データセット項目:
══════════════════════════════
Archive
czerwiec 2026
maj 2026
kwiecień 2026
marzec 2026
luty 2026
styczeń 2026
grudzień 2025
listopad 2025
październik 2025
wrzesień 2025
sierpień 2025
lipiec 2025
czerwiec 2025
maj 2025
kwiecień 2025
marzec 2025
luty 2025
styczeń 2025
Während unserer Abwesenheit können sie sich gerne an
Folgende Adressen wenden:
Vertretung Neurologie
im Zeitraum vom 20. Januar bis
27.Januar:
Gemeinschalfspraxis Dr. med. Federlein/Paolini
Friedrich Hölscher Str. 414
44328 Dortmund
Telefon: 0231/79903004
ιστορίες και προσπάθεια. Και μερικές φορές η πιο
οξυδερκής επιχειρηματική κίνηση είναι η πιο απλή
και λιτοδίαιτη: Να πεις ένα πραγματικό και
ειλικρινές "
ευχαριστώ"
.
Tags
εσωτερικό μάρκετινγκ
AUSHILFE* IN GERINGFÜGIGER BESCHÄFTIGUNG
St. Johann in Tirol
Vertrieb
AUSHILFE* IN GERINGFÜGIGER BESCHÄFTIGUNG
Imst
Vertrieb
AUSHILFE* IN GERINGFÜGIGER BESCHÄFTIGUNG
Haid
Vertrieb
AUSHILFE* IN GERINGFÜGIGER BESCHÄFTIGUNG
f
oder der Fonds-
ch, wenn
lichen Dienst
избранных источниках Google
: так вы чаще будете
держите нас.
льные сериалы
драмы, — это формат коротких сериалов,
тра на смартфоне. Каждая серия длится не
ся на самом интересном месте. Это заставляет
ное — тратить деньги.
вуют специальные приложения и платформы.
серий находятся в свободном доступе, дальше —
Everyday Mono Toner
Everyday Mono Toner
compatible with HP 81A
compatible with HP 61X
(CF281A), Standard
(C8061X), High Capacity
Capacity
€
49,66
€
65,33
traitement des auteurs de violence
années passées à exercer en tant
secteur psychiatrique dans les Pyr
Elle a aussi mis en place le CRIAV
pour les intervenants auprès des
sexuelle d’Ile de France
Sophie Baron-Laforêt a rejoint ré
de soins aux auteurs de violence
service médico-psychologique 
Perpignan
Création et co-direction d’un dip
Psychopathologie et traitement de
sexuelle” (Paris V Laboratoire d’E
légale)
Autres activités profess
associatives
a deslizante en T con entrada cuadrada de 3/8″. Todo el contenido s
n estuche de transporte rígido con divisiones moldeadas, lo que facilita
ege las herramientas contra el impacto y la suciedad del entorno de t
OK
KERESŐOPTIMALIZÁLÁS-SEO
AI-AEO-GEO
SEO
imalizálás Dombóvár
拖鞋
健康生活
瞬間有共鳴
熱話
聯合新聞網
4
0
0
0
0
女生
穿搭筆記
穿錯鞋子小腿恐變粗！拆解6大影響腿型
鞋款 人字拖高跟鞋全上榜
══════════════════════════════
上の行をすべて、空行を除いて番号付きリストとして出力せよ。

→ **出力結果**:
1. Archive
2. czerwiec 2026
3. maj 2026
4. kwiecień 2026
5. marzec 2026
6. luty 2026
7. styczeń 2026
8. grudzień 2025
9. listopad 2025
10. październik 2025
11. wrzesień 2025
12. sierpień 2025
13. lipiec 2025
14. czerwiec 2025
15. maj 2025
16. kwiecień 2025
17. marzec 2025
18. luty 2025
19. styczeń 2025
20. Während unserer Abwesenheit können sie sich gerne an
21. Folgende Adressen wenden:
22. Vertretung Neurologie
23. im Zeitraum vom 20. Januar bis
24. 27.Januar:
25. Gemeinschalfspraxis Dr. med. Federlein/Paolini
26. Friedrich Hölscher Str. 414
27. 44328 Dortmund
28. Telefon: 0231/79903004
29. ιστορίες και προσπάθεια. Και μερικές φορές η πιο
30. οξυδερκής επιχειρηματική κίνηση είναι η πιο απλή
31. και λιτοδίαιτη: Να πεις ένα πραγματικό και
32. ειλικρινές "
33. ευχαριστώ"
34. .
35. Tags
36. εσωτερικό μάρκετινγκ
37. AUSHILFE* IN GERINGFÜGIGER BESCHÄFTIGUNG
38. St. Johann in Tirol
39. Vertrieb
40. AUSHILFE* IN GERINGFÜGIGER BESCHÄFTIGUNG
41. Imst
42. Vertrieb
43. AUSHILFE* IN GERINGFÜGIGER BESCHÄFTIGUNG
44. Haid
45. Vertrieb
46. AUSHILFE* IN GERINGFÜGIGER BESCHÄFTIGUNG
47. f
48. oder der Fonds-
49. ch, wenn
50. lichen Dienst
51. избранных источниках Google
52. : так вы чаще будете
53. держите нас.
54. льные сериалы
55. драмы, — это формат коротких сериалов,
56. тра на смартфоне. Каждая серия длится не
57. ся на самом интересном месте. Это заставляет
58. ное — тратить деньги.
59. вуют специальные приложения и платформы.
60. серий находятся в свободном доступе, дальше —
61. Everyday Mono Toner
62. Everyday Mono Toner
63. compatible with HP 81A
64. compatible with HP 61X
65. (CF281A), Standard
66. (C8061X), High Capacity
67. Capacity
68. €
69. 49,66
70. €
71. 65,33
72. traitement des auteurs de violence
73. années passées à exercer en tant
74. secteur psychiatrique dans les Pyr
75. Elle a aussi mis en place le CRIAV
76. pour les intervenants auprès des
77. sexuelle d’Ile de France
78. Sophie Baron-Laforêt a rejoint ré
79. de soins aux auteurs de violence
80. service médico-psychologique 
81. Perpignan
82. Création et co-direction d’un dip
83. Psychopathologie et traitement de
84. sexuelle” (Paris V Laboratoire d’E
85. légale)
86. Autres activités profess
87. associatives
88. a deslizante en T con entrada cuadrada de 3/8″. Todo el contenido s
89. n estuche de transporte rígido con divisiones moldeadas, lo que facilita
90. ege las herramientas contra el impacto y la suciedad del entorno de t
91. OK
92. KERESŐOPTIMALIZÁLÁS-SEO
93. AI-AEO-GEO
94. SEO
95. imalizálás Dombóvár
96. 拖鞋
97. 健康生活
98. 瞬間有共鳴
99. 熱話
100. 聯合新聞網
101. 4
102. 0
103. 0
104. 0
105. 0
106. 女生
107. 穿搭筆記
108. 穿錯鞋子小腿恐變粗！拆解6大影響腿型
109. 鞋款 人字拖高跟鞋全上榜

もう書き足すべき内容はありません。